Did Time Warner Cable Ante Up to LIN TV?


Even though Time Warner Cable and LIN TV finally reached a new retransmission-consent deal Wednesday  that brought an end to a month-long station blackout, the $64,000 question remains: Is the cable operator paying cash license fees for the broadcaster’s TV stations? And if so, how much?

“That’s obviously the big question,” said Pali Research analyst Rich Greenfield.

Representatives for Time Warner Cable, the nation’s second largest cable company, and LIN TV declined to comment Wednesday on the financial terms of their new contract. There’s a confidentially clause in the pact.

But LIN TV will likely be asked about its new contract with Time Warner Cable when it holds its third-quarter earnings call with Wall Street analysts Thursday morning. The dispute was also settled before the start of the November sweeps.

LIN TV had been seeking for a 30-cent monthly, per-subscriber license fee for its stations, which went off Time Warner’s lineups Oct. 3, affecting 1.5 million cable subscribers. Those signals were restored to Time Warner Wednesday.

Industry speculation was that Time Warner was likely paying a license fee to LIN TV, but not the 30 cents that the broadcaster had sought.

According to LIN TV, the new deal covers analog and digital signals for 17 TV stations: the 15 carried by Time Warner Cable and Bright House Networks, whose old deals expired Oct. 2 and were pulled; and two stations in Norfolk, Va., whose deals are due to expire at the end of the year.

When Time Warner’s old retransmission-consent deal with LIN TV expired, the broadcaster pulled 15 stations off Time Warner Cable and Bright House Networks systems in Austin, Texas; Buffalo, N.Y.; Columbus, Ohio; Dayton, Ohio; Fort Wayne, Ind.; Green Bay, Wis.; Indianapolis; Mobile, Ala.; Springfield, Mass.; Terre Haute, Ind.; and Toledo, Ohio.

The dispute involved three LIN TV stations that Bright House carries in Indianapolis and two it carries in Mobile.

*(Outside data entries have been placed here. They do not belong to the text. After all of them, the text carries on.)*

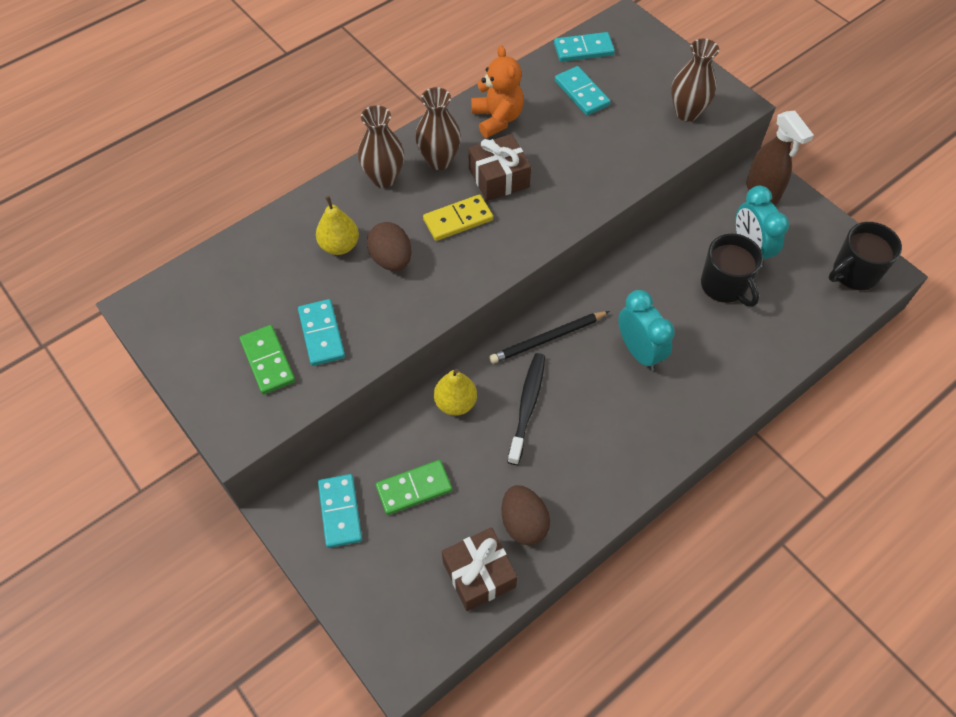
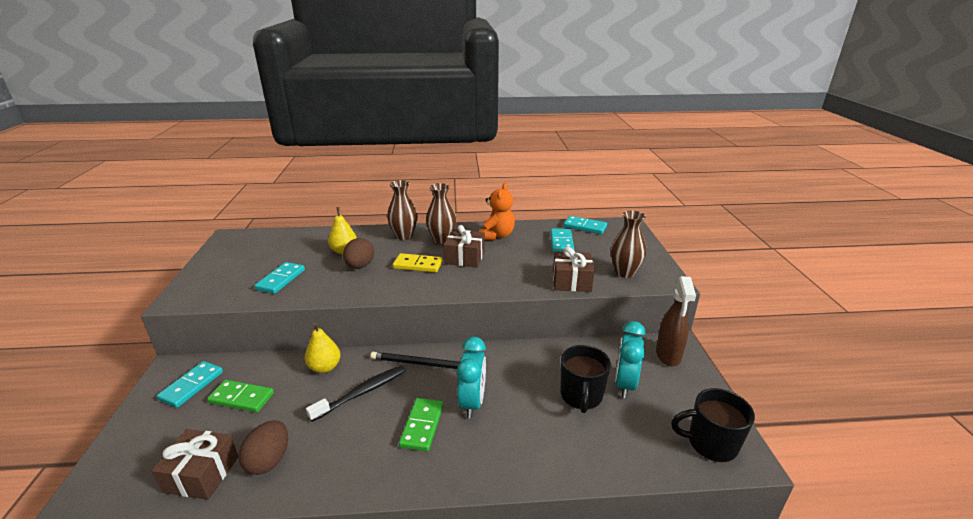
camera: 35 degrees right, 30 degrees down
green domino [240,325,295,395] -> green domino moved to [399,398,444,451]
none -> brown gift [553,246,595,292]

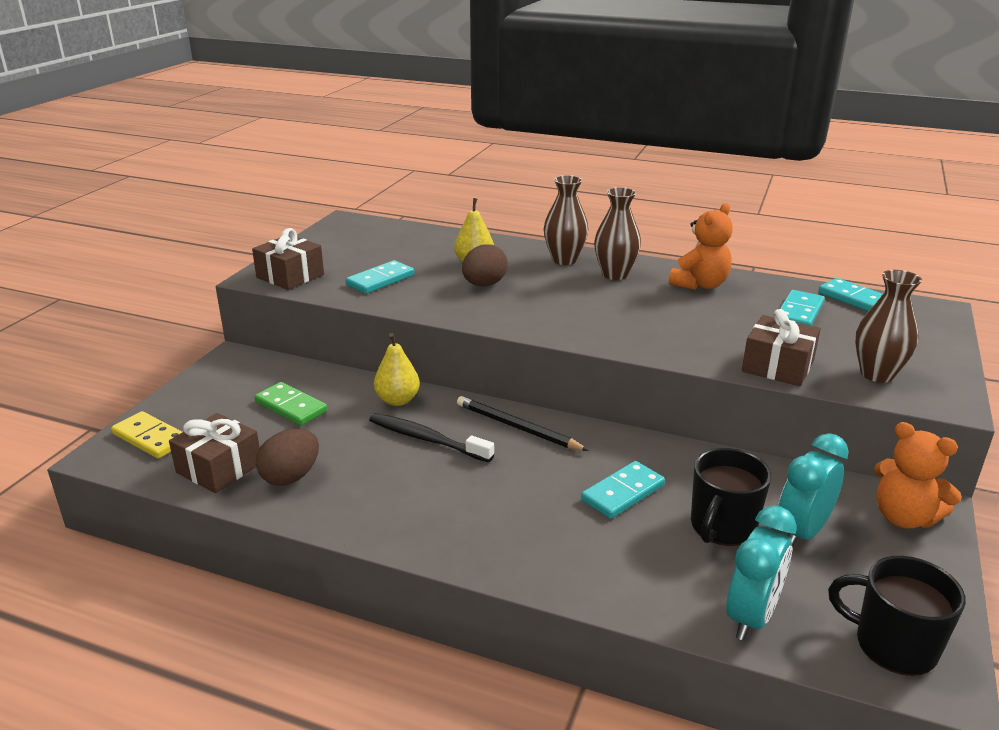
camera: 25 degrees right, 0 degrees up
turquoise domino [157,361,223,408] -> turquoise domino moved to [581,461,665,519]
black toothbrush [306,365,406,422] -> black toothbrush turned 135 degrees counterclockwise [369,413,494,462]
yellow domino [393,253,442,272] -> yellow domino moved to [111,411,182,459]
green domino [399,398,444,451] -> none
brown gift [444,225,485,268] -> brown gift moved to [252,228,324,290]
turquoise clock [457,337,486,418] -> turquoise clock moved to [726,506,797,641]
brown spray bottle [656,276,696,366] -> orange teddy bear [874,422,962,529]

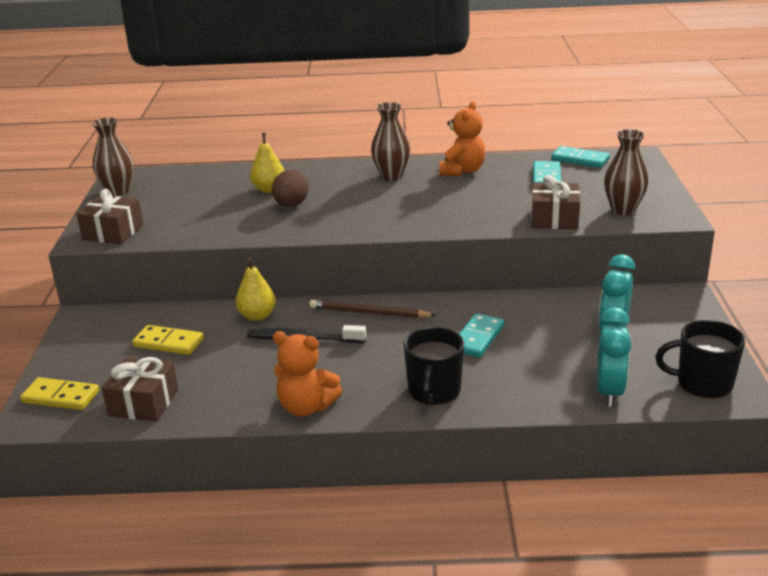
camera: 20 degrees left, 0 degrees up
green domino [255,382,328,426] -> yellow domino [132,325,204,355]
brown egg [256,429,319,486] -> none
turquoise domino [346,260,414,294] -> none
black pencil [457,396,589,451] -> brown pencil [309,300,436,318]
brown vase [544,175,588,265] -> brown vase moved to [92,118,134,197]
black mug [691,448,772,546] -> black mug moved to [404,327,464,405]
orange teddy bear [874,422,962,529] -> orange teddy bear moved to [273,331,342,416]

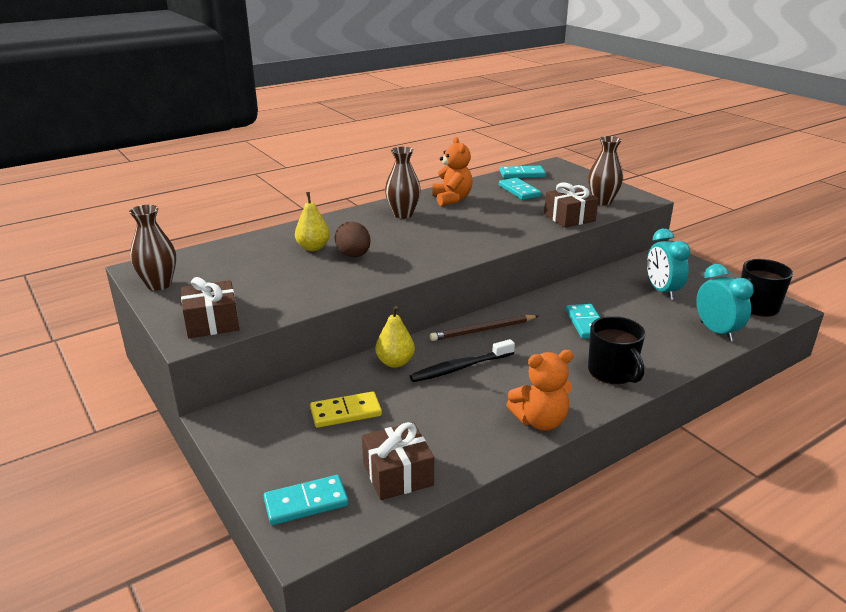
camera: 35 degrees left, 0 degrees up
yellow domino [20,377,99,410] -> turquoise domino [264,475,348,525]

“We are pleased to come to an agreement that will return programming to our customers,” Melinda Witmer, Time Warner’s chief programming officer, said in a prepared statement. “We thank our customers for their continued patience and support as we worked to resolve this issue.”

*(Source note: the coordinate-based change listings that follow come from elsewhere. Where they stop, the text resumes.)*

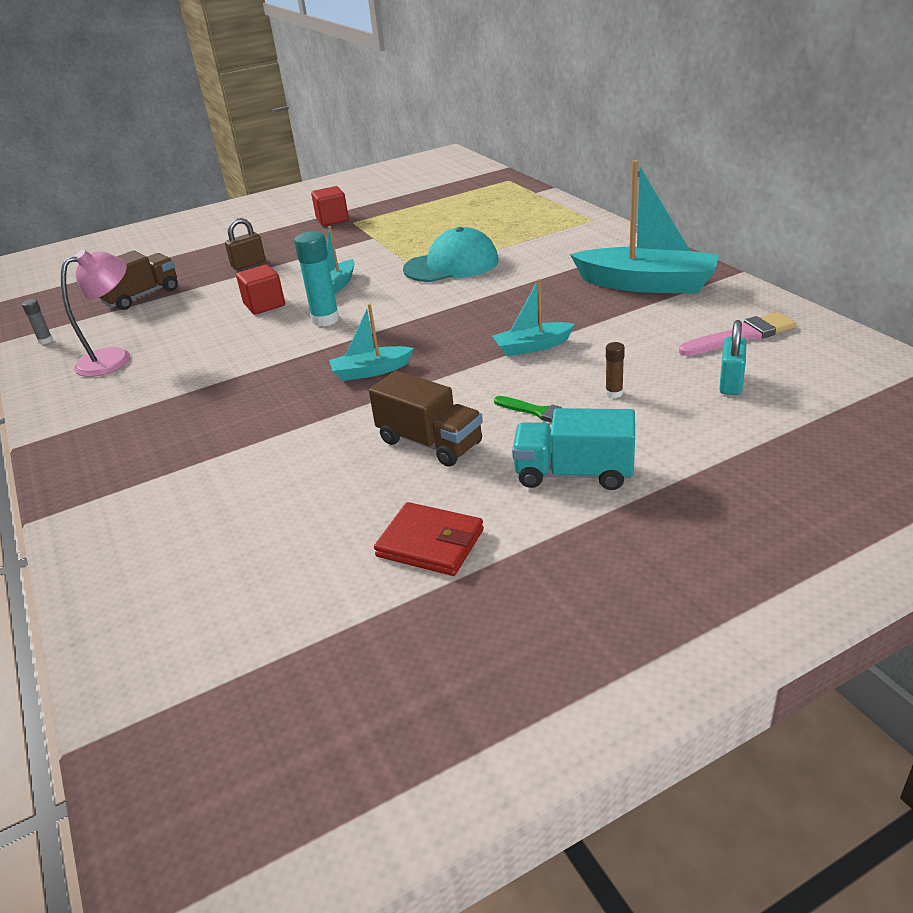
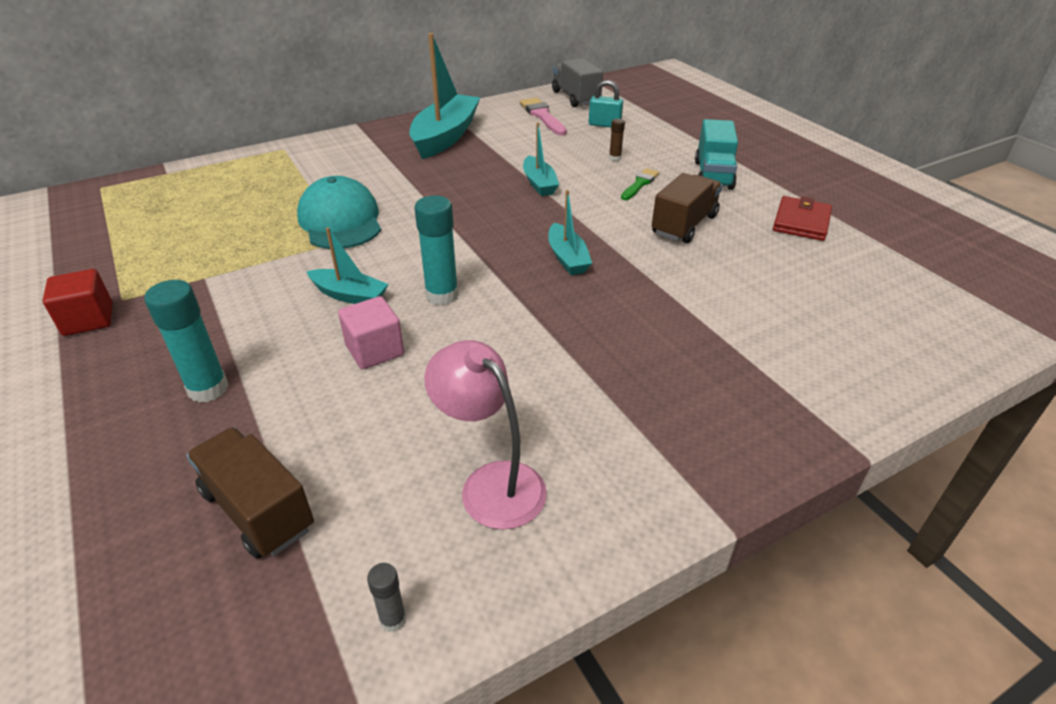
camera: 95 degrees left, 5 degrees up
brown padlock [225,218,266,270] -> turquoise glue stick [144,280,229,403]
red cube [236,265,285,315] -> pink cube [338,296,404,369]
none -> grey truck [552,58,603,107]

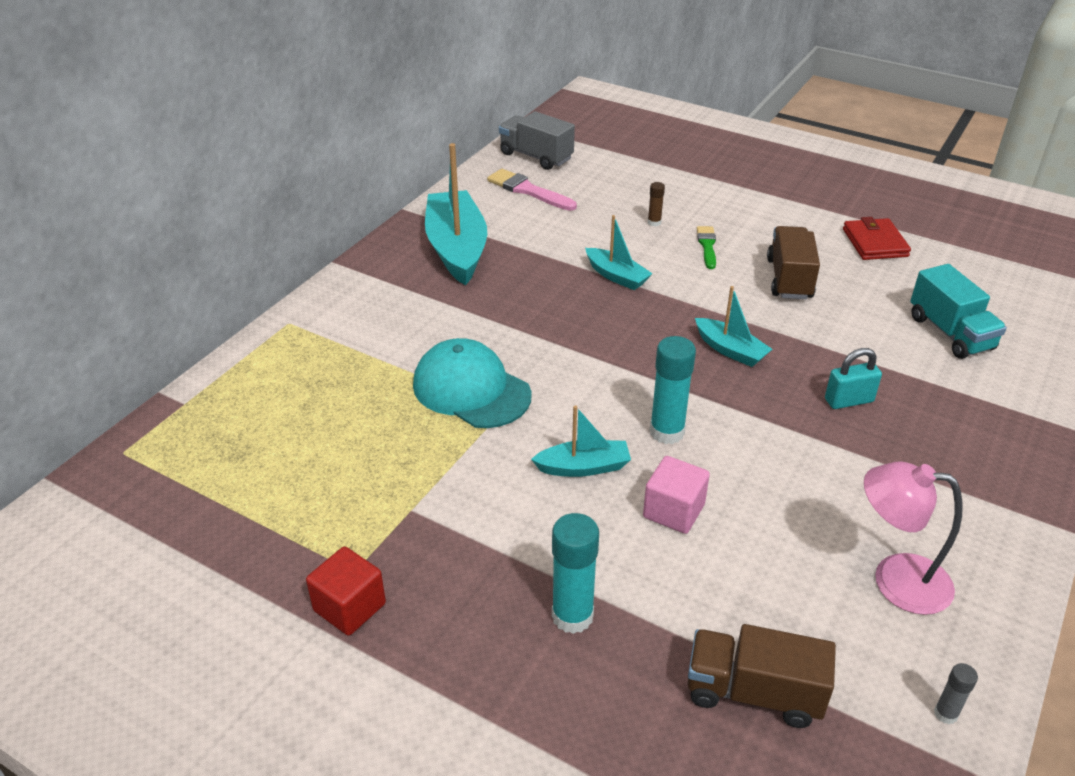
camera: 30 degrees left, 0 degrees up
turquoise padlock [589,80,623,127] -> turquoise padlock moved to [825,348,882,409]
turquoise truck [695,119,738,190] -> turquoise truck moved to [910,264,1007,359]

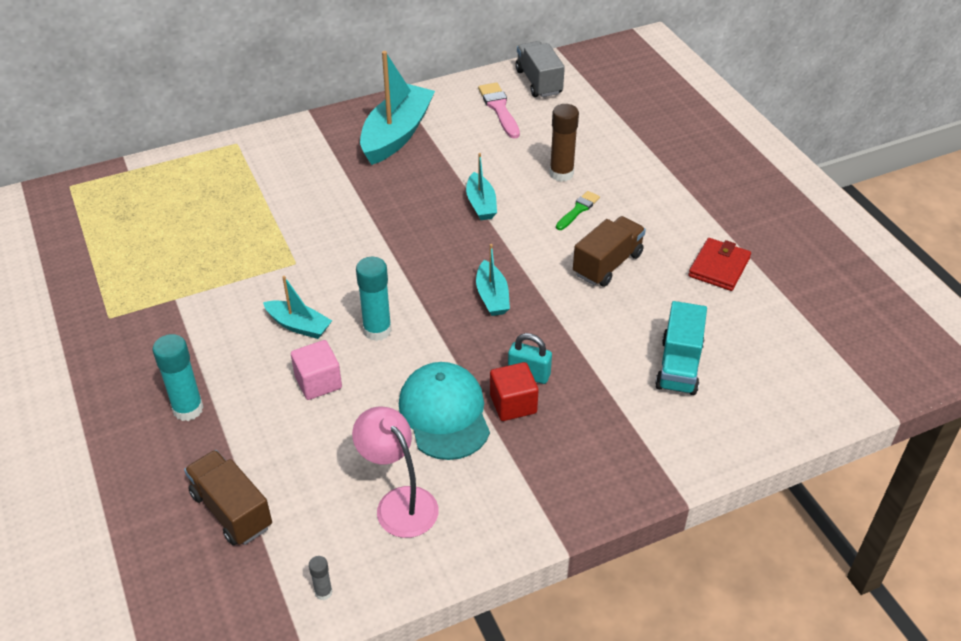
camera: 35 degrees right, 5 degrees up
red cube [306,546,386,636] -> red cube moved to [490,362,539,421]
turquoise cap [413,338,531,428] -> turquoise cap moved to [399,362,490,460]
brown glue stick [648,182,665,226] -> brown glue stick [549,104,579,182], size x1.99

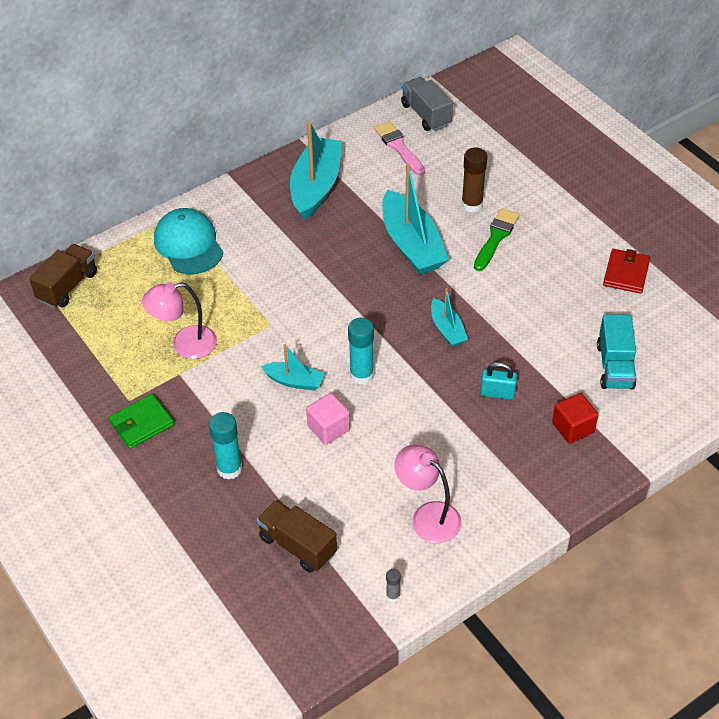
camera: 10 degrees left, 5 degrees up
turquoise cap [399,362,490,460] -> turquoise cap moved to [154,208,223,274]
turquoise boat [466,153,497,220] -> turquoise boat [382,164,449,274], size x1.91
red cube [490,362,539,421] -> red cube moved to [552,393,598,444]
green brush [556,191,600,230] -> green brush [474,208,520,271], size x1.54
brown truck [573,216,646,287] -> brown truck moved to [29,244,97,308]
none -> green wallet [109,394,174,449]
none -> pink lamp [142,282,217,359]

A Bright House spokeswoman said, “Obviously, we’re glad that it’s finished and they’re (the stations) back on.”

Throughout the dispute, Time Warner Cable had balked at the notion of paying what LIN TV characterized as a penny a day in license fees for the broadcaster’s stations.

“We are pleased to have reached a fair market agreement with Time Warner Cable,” LIN TV president and CEO Vincent Sadusky said in the broadcaster’s press release on the new deal. “This agreement, which represents a mutually acceptable economic agreement between the parties, is further indication of the value of our television stations. We thank our viewers and our advertisers for their tremendous support throughout these negotiations.”

In a report earlier this month, Greenfield estimated that if LIN TV got the license fee it was initially seeking, the 30 cents a month per subscriber, it would cost Time Warner Cable $10 million annually.

Greenfield had also noted that Time Warner Cable was about to enter into first-time retransmission-consent talks with Univision, which has said it wants $1 license fees for its stations.

The analyst then added that the cable operator would soon be entering carriage negotiations with Fox Cable Networks, including its regional sports networks; NBC Universal, for both its cable and broadcast outlets; and Discovery Communications.